I have an array of images. And, there is a function that calculates the distance between two images.
I wish to cluster the images based on this distance. So the clusters contain images that are all at short distance to each other.
So only the distance between two images can be used to form the clusters. An image has no usable properties on their own. As many common clustering algorithms expect objects to have usable properties, it seems I can use these algorithms.
To limit computational complexity, I've introduced a few thresholds to decide if two images may end up in the same cluster:
- calculated distance (I want to optimize for shortest distance, but above a certain distance, images are not close enough to ever share a cluster)
- input array distance (e.g. an image at index 23 may only cluster with images up to index 123)
- creation data interval (images created more than N hours apart, may not share a cluster)
Some details:
- There can be up to 100k images.
- Roughly 25-50% of images will be 'unique' and do not end up in a cluster with others. Of the remainder, most will be expected to end up in clusters with a size below 10, with 5% outliers above that.
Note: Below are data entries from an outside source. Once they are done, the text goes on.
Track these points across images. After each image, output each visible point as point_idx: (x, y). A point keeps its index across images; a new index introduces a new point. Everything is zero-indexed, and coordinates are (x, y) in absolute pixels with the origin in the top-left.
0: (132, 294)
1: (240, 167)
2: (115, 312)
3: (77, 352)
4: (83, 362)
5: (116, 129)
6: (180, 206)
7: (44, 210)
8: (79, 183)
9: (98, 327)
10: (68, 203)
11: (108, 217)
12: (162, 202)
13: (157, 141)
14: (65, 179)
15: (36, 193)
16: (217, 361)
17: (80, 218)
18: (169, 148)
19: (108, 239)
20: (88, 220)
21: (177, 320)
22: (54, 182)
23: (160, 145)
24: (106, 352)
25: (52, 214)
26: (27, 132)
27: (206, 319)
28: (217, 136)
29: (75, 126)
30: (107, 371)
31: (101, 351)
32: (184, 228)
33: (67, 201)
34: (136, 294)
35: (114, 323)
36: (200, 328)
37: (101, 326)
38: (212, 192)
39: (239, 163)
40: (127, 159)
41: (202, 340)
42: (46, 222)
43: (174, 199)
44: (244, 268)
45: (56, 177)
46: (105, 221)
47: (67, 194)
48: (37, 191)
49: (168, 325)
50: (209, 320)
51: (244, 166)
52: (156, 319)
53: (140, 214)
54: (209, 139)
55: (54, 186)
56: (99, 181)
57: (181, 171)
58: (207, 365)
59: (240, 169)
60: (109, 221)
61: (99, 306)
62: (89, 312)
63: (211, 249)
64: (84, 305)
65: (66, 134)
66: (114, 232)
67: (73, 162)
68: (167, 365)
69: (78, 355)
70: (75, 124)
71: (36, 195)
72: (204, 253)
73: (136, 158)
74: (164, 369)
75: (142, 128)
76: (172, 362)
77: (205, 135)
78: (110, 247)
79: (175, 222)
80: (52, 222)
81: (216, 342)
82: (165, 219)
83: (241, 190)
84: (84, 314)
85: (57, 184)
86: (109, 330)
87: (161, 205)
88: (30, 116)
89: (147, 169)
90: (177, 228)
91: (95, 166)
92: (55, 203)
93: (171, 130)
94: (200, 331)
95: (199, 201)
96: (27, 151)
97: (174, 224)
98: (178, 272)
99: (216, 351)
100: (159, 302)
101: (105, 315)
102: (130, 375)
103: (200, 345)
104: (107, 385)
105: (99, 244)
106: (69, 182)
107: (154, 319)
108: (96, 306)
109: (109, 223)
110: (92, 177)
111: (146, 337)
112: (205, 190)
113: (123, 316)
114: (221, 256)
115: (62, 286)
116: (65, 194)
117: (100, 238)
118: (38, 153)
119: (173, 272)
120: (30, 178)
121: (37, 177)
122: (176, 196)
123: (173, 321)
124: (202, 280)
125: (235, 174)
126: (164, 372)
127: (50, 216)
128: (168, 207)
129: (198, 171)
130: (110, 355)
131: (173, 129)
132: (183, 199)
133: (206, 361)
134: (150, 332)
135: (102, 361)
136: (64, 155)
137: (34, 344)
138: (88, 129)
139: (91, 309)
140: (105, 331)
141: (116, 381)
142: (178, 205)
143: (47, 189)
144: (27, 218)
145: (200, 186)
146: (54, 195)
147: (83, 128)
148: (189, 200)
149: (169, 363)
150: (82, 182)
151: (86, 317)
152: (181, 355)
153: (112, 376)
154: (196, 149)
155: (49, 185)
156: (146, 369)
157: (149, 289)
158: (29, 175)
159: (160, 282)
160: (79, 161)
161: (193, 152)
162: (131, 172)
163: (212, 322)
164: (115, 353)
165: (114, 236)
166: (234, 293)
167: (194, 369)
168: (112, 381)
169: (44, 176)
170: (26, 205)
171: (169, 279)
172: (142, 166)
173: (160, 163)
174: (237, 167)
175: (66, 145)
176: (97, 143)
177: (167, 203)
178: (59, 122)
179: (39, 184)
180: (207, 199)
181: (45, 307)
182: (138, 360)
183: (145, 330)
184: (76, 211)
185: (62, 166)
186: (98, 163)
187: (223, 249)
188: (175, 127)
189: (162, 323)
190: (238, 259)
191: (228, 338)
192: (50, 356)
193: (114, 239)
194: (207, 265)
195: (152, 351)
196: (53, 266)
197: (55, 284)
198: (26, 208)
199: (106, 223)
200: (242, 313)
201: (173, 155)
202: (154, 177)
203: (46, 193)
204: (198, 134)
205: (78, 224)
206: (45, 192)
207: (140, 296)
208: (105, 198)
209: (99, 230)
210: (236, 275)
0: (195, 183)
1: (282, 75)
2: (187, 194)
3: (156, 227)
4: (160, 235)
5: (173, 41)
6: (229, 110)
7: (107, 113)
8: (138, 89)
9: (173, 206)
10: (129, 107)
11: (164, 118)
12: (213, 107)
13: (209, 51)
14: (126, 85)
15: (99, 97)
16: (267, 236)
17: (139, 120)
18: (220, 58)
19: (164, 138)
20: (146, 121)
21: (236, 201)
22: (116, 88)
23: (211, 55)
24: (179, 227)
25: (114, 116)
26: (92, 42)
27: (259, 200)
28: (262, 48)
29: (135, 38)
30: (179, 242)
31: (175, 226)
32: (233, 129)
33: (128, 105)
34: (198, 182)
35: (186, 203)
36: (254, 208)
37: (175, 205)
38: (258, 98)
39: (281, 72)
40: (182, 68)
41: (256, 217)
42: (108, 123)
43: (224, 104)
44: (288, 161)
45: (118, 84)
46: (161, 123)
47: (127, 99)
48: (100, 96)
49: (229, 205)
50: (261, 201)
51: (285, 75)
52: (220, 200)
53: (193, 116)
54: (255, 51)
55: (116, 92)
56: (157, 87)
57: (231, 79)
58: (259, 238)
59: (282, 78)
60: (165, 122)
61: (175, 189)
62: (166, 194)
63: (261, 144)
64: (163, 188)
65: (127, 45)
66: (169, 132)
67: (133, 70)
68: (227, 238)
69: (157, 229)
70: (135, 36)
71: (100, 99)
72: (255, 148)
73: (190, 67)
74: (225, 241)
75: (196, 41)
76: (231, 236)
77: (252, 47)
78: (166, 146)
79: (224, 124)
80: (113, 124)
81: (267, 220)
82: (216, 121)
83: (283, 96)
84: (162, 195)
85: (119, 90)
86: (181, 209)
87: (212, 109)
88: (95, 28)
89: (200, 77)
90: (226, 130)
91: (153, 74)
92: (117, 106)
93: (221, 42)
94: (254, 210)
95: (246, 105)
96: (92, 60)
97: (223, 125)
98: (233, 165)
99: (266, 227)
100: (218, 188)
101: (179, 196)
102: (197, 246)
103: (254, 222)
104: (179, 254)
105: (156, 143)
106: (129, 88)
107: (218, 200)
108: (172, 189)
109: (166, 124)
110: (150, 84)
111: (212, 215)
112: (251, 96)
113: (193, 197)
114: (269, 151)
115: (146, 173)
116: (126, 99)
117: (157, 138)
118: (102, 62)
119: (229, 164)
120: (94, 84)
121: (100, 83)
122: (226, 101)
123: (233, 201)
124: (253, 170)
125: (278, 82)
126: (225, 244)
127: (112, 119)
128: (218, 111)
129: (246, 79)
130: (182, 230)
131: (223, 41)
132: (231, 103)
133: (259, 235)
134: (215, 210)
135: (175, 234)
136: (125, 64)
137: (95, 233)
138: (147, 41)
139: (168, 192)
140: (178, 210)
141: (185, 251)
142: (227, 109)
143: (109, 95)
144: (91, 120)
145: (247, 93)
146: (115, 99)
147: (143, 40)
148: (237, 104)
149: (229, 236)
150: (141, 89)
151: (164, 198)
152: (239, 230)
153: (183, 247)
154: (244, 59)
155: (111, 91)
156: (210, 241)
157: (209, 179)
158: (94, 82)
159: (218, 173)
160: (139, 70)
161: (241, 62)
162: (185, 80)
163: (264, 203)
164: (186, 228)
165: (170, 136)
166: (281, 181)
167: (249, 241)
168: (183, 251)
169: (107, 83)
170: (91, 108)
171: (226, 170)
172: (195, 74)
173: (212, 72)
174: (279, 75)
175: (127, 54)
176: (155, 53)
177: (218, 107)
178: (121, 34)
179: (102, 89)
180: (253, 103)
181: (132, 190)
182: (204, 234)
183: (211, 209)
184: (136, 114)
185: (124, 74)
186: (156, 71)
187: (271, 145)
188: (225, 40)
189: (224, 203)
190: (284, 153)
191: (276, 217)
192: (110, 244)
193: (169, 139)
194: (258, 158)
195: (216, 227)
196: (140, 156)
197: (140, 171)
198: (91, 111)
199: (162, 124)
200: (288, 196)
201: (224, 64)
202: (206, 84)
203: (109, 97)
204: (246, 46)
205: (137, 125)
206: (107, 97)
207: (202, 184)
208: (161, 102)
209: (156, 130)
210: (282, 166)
- The maximum cluster size is something I want to set somewhere between 10 and 50.
Given the above and the nature of the image set, a graph (image: edge, calculated distance: vertex) would consist of disjoint parts consisting of up to a few hundred images. So the algorithm needs to be able to cluster sets of well below 1000 images.
The clusters must be optimised for distance, such that closer images end up together in a cluster. I'm aware that parameters like minimum and maximum cluster size would be needed; it's a play between creating a few large clusters with a higher maximum distance, or more smaller clusters with images that are closer together.
What kind of algorithm(s) could I use?